Daughters: Well, we have other sheets... or sheets are on sale at Target this week.
Mom: Yeah, but I'm just curious where I left them.
Daughters: We don't know.
Mom: Hmmm... I think I put them in the cooler. Carla, where's the cooler?
Carla: In Heather's trunk.
Emily: Great, now heather will be ready in the event she needs to dispose of a dead body.
Jamie: She shouldn't use the sheets, they'll stain if you wrap a body in them. She should use plastic, like a shower curtain.
Carla: No, she should definitely use sheets. They're biodegradable, leaving less chance of the body being recovered.
Emily: Well, if she had a little aluminum foil she could just make a bomb!
Mom: Add in some gum and she's MacGuyver.

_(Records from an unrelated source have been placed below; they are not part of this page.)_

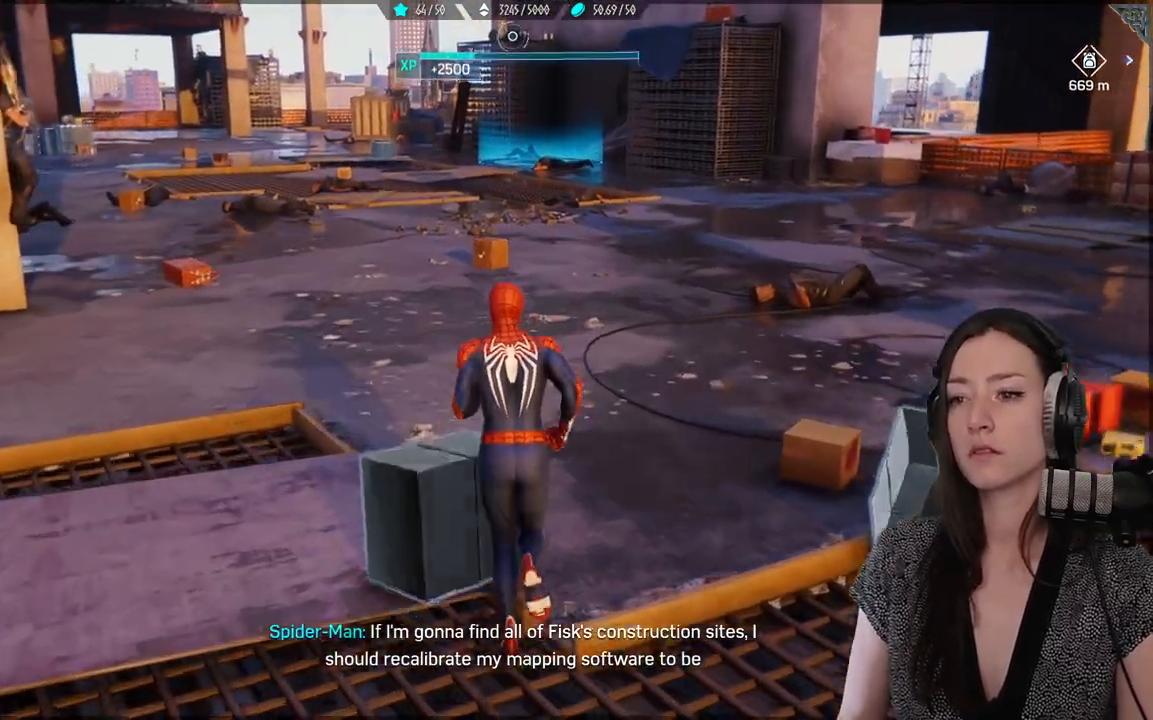
{"buttons": [], "left_stick": "up", "right_stick": "up", "events": []}
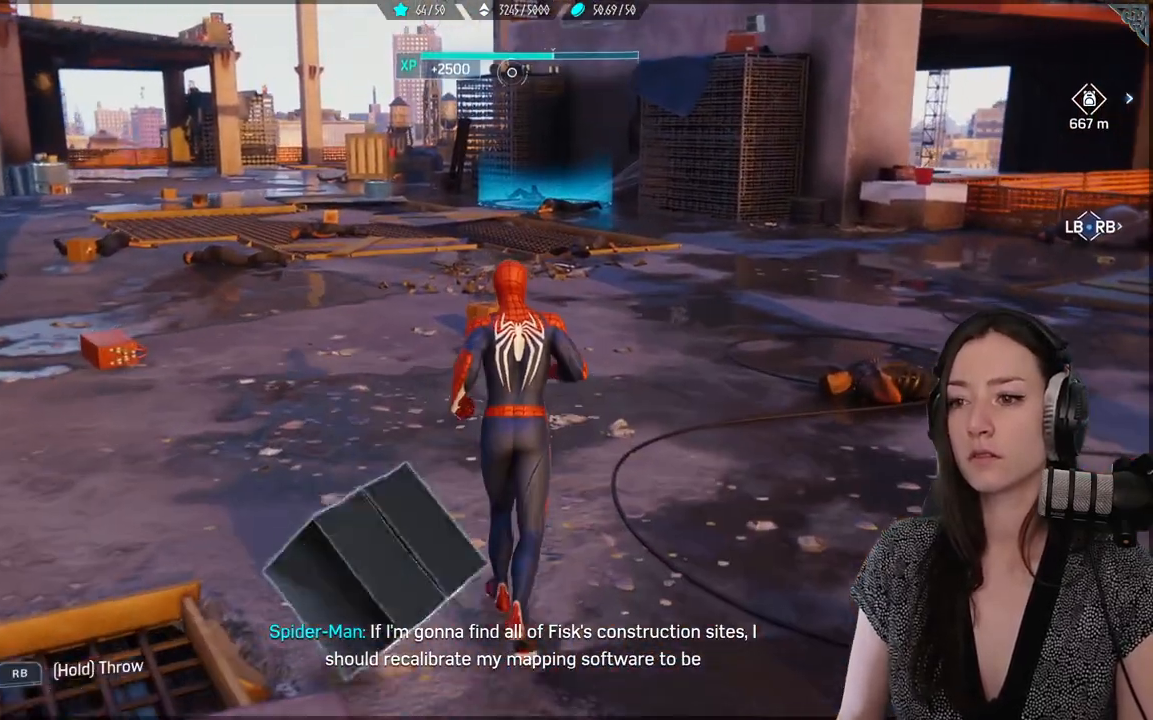
{"buttons": [], "left_stick": "up", "right_stick": "up", "events": []}
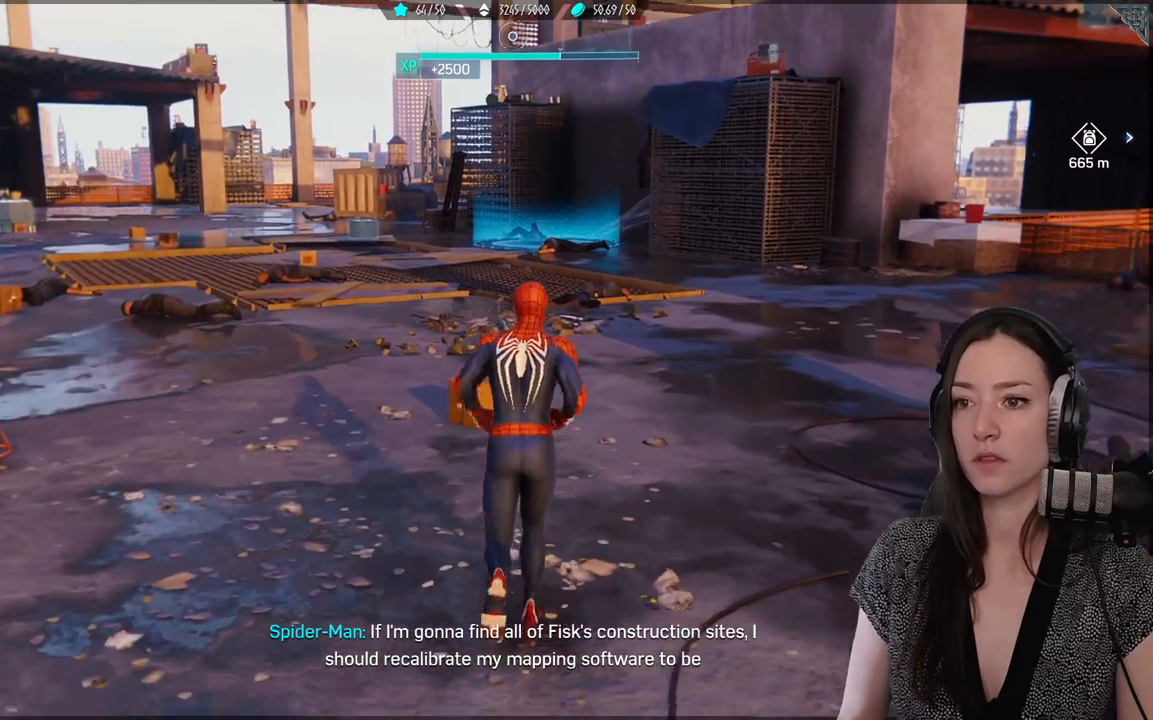
{"buttons": [], "left_stick": "up", "right_stick": "center", "events": [[133, "right_stick", "center"]]}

*Can I just point out, that no one asked why the sheets were in the cooler?*
**And can I also point out that my family finds it perfectly normal to discuss how to dispose of random dead bodies during dinner, and the fact that my sister is unknowingly prepared for such an unlikely event is nothing but awesome to us**
1 day ago
4 comments:
HAHA!!! that was great!!!!
Man. You probably shouldn't broadcast that this is what our dinner conversation consists of. Then everybody will want to come over.
I definetely would like to come over for dinner! :) Especially if the conversations are always so entertaining.
This has to be the funniest thing I have ever heard in my life. Really... I will read this whenever I am feeling blue.